■ 読む文章:

道後温泉本館を徹底解剖

道後温泉のシンボル・道後温泉本館

道後温泉街の中心に鎮座する現在の道後温泉本館は、1894年に誕生した公衆浴場です。城大工・坂本又八郎が手掛けた建物は、当時でも珍しいとされる木造三層楼、塔屋を設けた重厚感のあるたたずまい。その建築的価値が認められ、1994年には現役の公衆浴場として全国で初めて重要文化財に指定されました。明治から昭和初期にかけて増築・改築を繰り返した結果、細い通路や急な階段が複雑に入り組んだ館内となり、迷宮さながらの雰囲気が随所に漂います。2種類の浴室と3種類の休憩室を組み合わせた4つの入浴コースがあり、日本最古の道後の湯を、浴槽はもちろん、洗い場の蛇口の湯に至るまで、無加温・無加水の源泉かけ流しで堪能できるのが魅力です。昼間の姿も美しいですが、周囲のガス灯が灯り建物全体があでやかに浮かび上がる夜の姿も格別。2019年1月15日(火曜日)から保存修理工事をしていますが、工事中も入浴可能です。

■ やること:
**a)** 道後温泉本館の文章を2文でまとめてください。
**b)** 道後温泉本館の文章のうち、「道後温泉街の中心に鎮座する」で始まる段落を、大事な事実を残して箇条書きにしてください。
**c)** 道後温泉本館の文章によると、本館の建物を手掛けたのは誰ですか。
答えるときは、上の文章だけを手がかりにしてください。

■ 添付の資料:
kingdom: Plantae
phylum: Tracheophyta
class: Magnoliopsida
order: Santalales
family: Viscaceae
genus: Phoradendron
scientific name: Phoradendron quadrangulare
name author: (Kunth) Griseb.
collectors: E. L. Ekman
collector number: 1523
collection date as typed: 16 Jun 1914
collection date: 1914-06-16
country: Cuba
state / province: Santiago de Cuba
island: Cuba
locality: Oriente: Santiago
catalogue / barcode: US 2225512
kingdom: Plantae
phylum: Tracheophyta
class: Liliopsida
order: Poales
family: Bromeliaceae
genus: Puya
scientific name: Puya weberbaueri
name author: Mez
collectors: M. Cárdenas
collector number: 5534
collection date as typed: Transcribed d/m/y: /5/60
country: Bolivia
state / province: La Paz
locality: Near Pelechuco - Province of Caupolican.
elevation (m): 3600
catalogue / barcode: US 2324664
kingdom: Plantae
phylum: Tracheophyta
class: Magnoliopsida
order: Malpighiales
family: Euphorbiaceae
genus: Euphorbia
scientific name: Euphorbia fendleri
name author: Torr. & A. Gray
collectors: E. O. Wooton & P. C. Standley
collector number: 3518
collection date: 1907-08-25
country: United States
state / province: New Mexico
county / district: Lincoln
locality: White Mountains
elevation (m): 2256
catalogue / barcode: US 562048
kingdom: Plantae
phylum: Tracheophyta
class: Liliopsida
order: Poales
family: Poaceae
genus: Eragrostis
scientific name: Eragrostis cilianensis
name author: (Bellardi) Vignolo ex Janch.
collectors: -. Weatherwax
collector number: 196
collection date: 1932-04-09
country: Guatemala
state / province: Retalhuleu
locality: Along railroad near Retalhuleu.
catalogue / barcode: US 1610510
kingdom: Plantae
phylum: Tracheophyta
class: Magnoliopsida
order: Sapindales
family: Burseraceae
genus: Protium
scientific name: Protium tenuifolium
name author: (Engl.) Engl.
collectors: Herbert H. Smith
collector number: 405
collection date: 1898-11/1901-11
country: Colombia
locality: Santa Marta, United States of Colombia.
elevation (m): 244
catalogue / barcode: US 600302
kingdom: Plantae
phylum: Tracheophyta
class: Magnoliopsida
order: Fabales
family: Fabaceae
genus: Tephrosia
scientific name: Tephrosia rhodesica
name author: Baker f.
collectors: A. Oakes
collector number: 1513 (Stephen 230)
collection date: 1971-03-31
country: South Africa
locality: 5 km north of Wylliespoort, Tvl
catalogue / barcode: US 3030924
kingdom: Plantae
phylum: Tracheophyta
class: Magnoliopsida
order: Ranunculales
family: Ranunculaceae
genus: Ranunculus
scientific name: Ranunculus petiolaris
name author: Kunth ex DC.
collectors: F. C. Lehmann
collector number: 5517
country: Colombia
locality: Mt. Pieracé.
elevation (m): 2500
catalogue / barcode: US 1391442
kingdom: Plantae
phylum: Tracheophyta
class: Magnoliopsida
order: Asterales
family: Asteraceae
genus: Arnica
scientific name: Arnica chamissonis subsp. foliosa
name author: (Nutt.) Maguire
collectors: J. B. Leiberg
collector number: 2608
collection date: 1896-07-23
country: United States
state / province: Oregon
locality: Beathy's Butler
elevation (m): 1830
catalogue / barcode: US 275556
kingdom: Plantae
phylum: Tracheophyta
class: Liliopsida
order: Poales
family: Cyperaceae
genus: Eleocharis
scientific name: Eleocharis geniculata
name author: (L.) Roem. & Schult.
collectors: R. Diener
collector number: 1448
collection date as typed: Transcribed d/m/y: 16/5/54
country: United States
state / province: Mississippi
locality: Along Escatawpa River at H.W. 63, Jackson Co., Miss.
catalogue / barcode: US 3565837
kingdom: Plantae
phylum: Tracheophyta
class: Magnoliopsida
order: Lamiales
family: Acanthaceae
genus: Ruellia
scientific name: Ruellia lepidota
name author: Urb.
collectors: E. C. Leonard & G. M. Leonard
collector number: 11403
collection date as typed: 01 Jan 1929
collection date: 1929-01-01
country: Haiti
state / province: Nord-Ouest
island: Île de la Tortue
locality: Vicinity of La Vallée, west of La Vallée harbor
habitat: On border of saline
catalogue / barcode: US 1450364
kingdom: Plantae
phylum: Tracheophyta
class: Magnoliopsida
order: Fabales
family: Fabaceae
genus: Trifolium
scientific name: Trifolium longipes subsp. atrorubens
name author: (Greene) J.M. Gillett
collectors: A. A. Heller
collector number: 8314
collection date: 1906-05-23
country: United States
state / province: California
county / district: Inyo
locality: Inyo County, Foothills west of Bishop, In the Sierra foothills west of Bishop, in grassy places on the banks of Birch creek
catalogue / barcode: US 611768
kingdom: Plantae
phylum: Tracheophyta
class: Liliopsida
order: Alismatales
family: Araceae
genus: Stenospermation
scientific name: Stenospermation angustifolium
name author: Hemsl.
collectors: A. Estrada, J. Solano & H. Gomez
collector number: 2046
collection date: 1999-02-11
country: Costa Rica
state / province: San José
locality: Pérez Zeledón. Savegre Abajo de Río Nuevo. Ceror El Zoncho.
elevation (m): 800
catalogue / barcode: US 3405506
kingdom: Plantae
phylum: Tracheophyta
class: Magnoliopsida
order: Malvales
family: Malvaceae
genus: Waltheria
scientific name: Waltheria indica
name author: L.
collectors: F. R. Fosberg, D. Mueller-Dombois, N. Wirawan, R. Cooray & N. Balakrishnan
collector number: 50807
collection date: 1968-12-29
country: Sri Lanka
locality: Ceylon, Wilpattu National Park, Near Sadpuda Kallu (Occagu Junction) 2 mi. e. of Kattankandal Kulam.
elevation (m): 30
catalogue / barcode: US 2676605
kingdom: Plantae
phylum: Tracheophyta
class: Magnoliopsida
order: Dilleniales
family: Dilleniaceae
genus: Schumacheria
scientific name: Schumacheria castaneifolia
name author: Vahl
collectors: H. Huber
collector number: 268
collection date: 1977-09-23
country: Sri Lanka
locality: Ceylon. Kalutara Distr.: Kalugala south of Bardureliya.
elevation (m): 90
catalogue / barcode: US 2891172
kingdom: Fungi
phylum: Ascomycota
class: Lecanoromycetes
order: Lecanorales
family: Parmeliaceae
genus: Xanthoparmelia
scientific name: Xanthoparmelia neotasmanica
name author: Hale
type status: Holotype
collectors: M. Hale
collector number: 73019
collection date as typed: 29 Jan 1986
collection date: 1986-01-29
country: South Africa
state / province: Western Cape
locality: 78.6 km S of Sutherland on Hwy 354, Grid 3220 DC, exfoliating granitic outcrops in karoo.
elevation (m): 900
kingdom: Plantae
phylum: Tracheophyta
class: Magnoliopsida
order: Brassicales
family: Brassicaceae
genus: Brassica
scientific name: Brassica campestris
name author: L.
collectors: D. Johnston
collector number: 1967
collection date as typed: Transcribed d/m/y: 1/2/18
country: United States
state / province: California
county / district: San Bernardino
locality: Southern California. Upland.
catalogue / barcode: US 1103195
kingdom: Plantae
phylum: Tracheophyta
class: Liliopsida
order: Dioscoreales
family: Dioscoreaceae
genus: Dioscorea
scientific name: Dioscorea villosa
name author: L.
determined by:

■ 答えの例:
**a)** 道後温泉本館は1894年に誕生した木造三層楼の公衆浴場で、1994年には現役の公衆浴場として全国で初めて重要文化財に指定されました。4つの入浴コースで無加温・無加水の源泉かけ流しの湯を楽しめ、2019年1月15日から保存修理工事をしていますが、工事中も入浴できます。

**b)**
・道後温泉街の中心にある公衆浴場で、1894年に誕生した
・城大工・坂本又八郎が手掛けた、塔屋のある木造三層楼の建物
・1994年、現役の公衆浴場として全国で初めて重要文化財に指定された
・明治から昭和初期にかけての増築・改築で、細い通路や急な階段が入り組んだ迷宮のような館内になった
・2種類の浴室と3種類の休憩室を組み合わせた4つの入浴コースがある
・浴槽から洗い場の蛇口まで、無加温・無加水の源泉かけ流し
・ガス灯が灯る夜の姿も格別
・2019年1月15日から保存修理工事中だが、工事中も入浴できる

**c)** 城大工の坂本又八郎です。